J'avoue que l'observation de nos comportements sur la toile est terriblement juste et fait prendre conscience des déviances que les écrans induisent dans notre jeu social. Ou plutôt de la façon dont ils les accentuent, voire les pervertissent. Parce que l'attente, le rêve, le fantasme, tous les ingrédients de la mécanique du jeu amoureux n'ont pas attendu Facebook ou Instagram pour déclencher les tempêtes sous les crânes, à tout âge. Ce qui a changé, c'est l'instantanéité. Comme le téléphone a bousculé les relations épistolaires, la messagerie instantanée et son petit point vert ont décuplé la tachycardie inhérente au doute instillé par l'attente. le jeu amoureux est désormais "multimedia" comme l'a d'ailleurs montré récemment avec beaucoup d'humour Philippe Annocque dans Seule la nuit tombe dans ses bras (Quidam / août 2018), avec la perversion que cela induit, cette capacité à espionner l'autre au moyen de ses actions en ligne.

Mais ce qui explose à la lecture de ce roman, c'est l'illusion dans laquelle un individu peut s'enfermer. L'illusion de relations, amicales ou amoureuses. Illusion car leur virtualité fausse toute notion d'engagement, toute implication. le parcours de Laure qui "souffrait d'une déformation professionnelle : elle voyait le réel à travers les livres" est en ce sens révélateur. Sa vision du réel ne passe plus seulement par les livres, mais désormais par l'écran de son ordinateur ou de son téléphone. Consciente que chaque individu se définit aussi par ses goûts littéraires ou artistiques, les musiques qu'il écoute, quelle crédibilité alors accorder à ce que chacun dévoile de soi sur les réseaux ? Sincérité ou mise en scène ? Là encore, le jeu de rôle éventuel ou la mystification ne sont pas des phénomènes nouveaux dans le jeu amoureux.
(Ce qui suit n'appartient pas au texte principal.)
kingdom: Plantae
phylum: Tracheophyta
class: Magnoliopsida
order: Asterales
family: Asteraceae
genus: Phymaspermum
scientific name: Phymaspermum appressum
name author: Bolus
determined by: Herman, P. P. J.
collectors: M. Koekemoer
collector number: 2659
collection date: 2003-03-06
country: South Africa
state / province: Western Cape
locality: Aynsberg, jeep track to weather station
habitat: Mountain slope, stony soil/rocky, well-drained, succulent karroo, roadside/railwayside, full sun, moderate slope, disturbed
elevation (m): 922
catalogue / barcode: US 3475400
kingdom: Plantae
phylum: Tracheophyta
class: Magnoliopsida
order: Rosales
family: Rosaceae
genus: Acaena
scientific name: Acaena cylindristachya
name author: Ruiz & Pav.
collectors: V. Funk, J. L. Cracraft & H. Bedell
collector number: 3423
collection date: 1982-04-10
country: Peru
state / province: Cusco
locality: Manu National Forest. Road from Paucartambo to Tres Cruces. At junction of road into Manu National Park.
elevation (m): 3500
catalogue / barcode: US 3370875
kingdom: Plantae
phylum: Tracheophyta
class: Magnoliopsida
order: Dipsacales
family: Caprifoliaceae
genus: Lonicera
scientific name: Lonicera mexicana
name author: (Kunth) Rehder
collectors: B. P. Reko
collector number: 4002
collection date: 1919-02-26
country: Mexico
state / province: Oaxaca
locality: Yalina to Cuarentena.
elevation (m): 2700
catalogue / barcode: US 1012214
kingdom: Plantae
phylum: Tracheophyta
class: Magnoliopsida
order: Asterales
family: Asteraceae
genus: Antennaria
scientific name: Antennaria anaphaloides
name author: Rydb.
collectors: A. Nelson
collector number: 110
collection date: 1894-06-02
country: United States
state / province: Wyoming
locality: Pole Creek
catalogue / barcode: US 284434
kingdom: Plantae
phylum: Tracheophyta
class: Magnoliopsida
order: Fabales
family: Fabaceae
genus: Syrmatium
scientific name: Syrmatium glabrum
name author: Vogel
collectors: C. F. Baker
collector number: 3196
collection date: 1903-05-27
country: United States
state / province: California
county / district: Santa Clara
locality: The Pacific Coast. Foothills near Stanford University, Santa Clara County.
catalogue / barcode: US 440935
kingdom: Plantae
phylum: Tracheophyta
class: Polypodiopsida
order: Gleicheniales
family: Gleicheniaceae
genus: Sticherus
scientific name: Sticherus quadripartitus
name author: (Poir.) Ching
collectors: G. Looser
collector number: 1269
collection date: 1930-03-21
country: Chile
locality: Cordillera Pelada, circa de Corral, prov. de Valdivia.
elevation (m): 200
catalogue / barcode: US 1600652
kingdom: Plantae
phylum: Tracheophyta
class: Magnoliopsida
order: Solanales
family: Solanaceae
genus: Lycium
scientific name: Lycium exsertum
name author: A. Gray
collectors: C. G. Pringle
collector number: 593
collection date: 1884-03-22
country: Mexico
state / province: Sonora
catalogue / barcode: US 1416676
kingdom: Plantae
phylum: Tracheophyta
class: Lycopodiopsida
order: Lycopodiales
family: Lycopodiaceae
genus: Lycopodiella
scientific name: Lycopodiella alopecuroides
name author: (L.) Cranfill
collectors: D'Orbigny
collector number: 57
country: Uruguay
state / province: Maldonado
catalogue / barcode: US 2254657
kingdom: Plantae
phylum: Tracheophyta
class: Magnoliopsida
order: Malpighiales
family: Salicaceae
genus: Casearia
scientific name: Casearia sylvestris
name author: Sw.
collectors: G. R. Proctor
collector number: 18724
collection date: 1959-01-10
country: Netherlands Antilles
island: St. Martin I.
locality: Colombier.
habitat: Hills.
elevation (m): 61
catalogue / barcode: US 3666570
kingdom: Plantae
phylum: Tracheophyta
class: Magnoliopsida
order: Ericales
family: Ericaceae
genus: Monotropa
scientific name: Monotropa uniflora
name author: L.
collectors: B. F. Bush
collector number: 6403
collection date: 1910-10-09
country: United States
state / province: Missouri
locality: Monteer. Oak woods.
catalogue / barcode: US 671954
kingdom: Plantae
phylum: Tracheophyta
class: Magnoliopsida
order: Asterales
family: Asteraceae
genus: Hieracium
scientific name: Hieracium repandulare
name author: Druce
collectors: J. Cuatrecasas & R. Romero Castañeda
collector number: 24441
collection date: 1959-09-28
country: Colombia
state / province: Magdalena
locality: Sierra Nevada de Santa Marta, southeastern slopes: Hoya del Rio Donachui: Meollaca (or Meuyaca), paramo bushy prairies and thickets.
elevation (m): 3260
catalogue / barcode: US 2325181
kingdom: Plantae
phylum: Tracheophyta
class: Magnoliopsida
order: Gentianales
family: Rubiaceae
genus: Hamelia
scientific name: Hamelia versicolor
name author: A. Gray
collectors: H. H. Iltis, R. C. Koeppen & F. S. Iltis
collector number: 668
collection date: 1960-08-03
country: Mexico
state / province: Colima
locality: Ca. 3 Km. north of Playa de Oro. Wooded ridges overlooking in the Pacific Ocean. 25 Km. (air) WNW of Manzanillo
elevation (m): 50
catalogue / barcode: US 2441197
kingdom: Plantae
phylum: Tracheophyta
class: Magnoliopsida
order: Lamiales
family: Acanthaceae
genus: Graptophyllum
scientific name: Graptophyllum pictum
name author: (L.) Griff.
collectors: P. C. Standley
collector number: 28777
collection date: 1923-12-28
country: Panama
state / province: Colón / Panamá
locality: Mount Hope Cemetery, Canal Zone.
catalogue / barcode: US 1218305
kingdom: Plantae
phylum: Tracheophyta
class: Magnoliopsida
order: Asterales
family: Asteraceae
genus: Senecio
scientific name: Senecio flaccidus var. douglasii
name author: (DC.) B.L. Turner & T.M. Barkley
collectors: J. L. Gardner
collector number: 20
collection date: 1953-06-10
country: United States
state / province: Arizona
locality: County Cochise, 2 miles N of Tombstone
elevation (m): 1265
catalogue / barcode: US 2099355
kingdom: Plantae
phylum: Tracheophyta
Ce sont les outils qui ont changé et la façon dont ils vous jettent en pâture à un public dont vous vous seriez bien passé. Des outils qui vous attrapent sur la base d'une fausse promesse : briser votre solitude.

Stéphanie Dupays mène finement sa barque, avec un recul constant qui permet de décortiquer la mécanique des sentiments dans l'esprit de Laure. On est dans la raison, plus que dans l'émotion. Là où Camille Laurens montrait la dérive psychotique d'une femme engluée dans ses jeux de rôles et de séduction par écrans interposés (Celle que vous croyez - Gallimard - janvier 2016 et récemment superbement adapté au cinéma avec Juliette Binoche dans le rôle De Claire), Stéphanie Dupays dote Laure d'une solidité psychologique à toute épreuve. Tout en laissant affleurer le danger qui pointe à la moindre perte d'équilibre...

Disons qu'en refermant le livre, on a juste envie d'organiser une bonne soirée entre amis, IRL comme on dit sur les réseaux, et de se moquer un peu plus des drôles de demandes de mise en relation que l'on reçoit parfois. CQFD.